__WORK TO BE COMPLETED__.
Search the records for the string "מוקסין" and return each line that has it.

__RECORDED INFORMATION__.

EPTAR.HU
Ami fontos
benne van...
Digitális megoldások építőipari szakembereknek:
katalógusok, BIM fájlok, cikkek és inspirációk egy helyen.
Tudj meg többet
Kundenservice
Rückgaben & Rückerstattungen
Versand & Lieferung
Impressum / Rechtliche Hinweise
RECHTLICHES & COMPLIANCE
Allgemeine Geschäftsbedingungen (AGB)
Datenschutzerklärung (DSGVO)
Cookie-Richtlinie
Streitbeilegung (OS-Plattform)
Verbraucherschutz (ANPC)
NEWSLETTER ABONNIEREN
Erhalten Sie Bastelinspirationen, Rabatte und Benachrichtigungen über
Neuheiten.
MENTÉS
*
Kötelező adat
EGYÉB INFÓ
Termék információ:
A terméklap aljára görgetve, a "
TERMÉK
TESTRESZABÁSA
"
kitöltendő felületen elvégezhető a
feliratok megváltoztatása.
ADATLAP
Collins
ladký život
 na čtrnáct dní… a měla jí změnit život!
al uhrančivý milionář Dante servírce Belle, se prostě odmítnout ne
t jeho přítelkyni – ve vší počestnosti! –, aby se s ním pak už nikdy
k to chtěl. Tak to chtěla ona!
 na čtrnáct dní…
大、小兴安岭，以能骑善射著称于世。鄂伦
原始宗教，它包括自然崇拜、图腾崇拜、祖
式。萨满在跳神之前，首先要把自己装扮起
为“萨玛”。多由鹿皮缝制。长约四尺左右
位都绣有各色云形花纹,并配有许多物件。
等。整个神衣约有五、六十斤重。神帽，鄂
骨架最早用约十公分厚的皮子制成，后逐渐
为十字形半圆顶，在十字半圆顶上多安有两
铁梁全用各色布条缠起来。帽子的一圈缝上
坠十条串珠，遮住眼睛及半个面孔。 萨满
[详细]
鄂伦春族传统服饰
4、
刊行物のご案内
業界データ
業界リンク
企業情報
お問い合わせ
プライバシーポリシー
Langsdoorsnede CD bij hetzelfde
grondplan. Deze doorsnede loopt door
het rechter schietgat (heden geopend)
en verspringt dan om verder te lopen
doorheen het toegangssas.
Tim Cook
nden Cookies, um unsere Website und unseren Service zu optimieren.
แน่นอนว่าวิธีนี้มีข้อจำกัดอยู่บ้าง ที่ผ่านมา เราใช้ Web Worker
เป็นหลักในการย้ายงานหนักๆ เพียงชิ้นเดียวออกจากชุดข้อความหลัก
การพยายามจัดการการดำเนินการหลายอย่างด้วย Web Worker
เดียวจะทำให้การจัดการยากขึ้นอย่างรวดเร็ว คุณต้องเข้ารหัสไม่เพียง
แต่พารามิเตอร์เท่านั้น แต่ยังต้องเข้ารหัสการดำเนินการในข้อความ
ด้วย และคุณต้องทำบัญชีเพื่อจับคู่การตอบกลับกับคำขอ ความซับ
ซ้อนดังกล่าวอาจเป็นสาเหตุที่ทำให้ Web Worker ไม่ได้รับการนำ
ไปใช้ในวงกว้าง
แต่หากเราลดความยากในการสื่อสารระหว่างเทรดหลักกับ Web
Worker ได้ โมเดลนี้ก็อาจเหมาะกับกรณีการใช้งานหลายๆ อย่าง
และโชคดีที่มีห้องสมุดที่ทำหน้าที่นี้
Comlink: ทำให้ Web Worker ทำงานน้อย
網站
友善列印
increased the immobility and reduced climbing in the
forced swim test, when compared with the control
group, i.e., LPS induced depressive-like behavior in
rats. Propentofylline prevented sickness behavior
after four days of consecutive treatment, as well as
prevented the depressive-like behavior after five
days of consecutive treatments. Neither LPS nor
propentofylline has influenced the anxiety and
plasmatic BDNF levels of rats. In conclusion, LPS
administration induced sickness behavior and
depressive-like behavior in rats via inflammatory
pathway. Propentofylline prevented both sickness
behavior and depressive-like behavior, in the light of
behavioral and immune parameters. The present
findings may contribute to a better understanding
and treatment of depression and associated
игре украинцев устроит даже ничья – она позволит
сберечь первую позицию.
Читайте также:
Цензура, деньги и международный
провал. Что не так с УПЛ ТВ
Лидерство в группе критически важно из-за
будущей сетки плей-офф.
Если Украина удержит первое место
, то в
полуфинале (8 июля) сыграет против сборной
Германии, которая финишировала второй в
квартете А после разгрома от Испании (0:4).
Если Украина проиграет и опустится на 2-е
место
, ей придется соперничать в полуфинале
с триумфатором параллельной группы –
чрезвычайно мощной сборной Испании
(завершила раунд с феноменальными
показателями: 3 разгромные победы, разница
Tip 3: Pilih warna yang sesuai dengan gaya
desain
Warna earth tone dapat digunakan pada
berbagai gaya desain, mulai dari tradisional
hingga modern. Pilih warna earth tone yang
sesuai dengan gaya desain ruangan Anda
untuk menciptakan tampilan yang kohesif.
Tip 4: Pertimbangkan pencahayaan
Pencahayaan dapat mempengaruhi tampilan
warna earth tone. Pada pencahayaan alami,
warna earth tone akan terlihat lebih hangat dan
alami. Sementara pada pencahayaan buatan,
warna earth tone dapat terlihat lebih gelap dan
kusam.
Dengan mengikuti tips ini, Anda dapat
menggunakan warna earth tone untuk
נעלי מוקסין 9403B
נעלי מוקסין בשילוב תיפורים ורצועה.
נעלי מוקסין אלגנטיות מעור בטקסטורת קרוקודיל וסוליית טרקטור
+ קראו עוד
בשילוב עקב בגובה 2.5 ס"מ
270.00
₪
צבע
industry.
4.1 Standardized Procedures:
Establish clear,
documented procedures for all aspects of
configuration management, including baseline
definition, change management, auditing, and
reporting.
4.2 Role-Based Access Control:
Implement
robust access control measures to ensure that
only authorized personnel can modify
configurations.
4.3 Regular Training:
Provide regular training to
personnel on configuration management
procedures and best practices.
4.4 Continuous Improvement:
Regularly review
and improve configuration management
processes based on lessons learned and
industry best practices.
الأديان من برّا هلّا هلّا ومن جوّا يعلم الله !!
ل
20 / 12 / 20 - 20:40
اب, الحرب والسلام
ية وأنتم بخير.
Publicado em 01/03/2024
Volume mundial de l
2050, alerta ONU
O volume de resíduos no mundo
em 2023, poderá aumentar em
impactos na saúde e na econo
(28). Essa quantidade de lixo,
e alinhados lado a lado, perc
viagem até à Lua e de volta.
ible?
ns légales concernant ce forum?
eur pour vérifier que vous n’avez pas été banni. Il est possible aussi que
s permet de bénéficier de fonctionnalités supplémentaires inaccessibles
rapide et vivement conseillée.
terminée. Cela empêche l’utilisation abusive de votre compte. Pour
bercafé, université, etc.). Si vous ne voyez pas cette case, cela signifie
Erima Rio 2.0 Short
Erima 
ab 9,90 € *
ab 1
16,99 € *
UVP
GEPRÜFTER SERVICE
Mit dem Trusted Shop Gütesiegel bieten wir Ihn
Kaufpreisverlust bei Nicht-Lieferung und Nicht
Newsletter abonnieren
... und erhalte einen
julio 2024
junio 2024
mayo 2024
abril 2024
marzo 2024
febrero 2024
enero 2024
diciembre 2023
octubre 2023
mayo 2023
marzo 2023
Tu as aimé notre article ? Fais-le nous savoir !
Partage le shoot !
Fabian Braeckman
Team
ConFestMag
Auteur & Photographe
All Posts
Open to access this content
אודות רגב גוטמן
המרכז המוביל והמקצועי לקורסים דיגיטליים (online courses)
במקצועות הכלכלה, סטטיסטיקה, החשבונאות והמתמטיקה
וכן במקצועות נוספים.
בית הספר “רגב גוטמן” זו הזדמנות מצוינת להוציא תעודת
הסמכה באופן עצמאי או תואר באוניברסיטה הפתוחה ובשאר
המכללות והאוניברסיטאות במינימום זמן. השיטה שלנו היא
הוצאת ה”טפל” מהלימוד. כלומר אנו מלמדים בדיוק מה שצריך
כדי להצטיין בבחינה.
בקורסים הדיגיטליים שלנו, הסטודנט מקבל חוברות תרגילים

__SOLUTION FOR THIS EXERCISE__.
נעלי מוקסין 9403B
נעלי מוקסין בשילוב תיפורים ורצועה.
נעלי מוקסין אלגנטיות מעור בטקסטורת קרוקודיל וסוליית טרקטור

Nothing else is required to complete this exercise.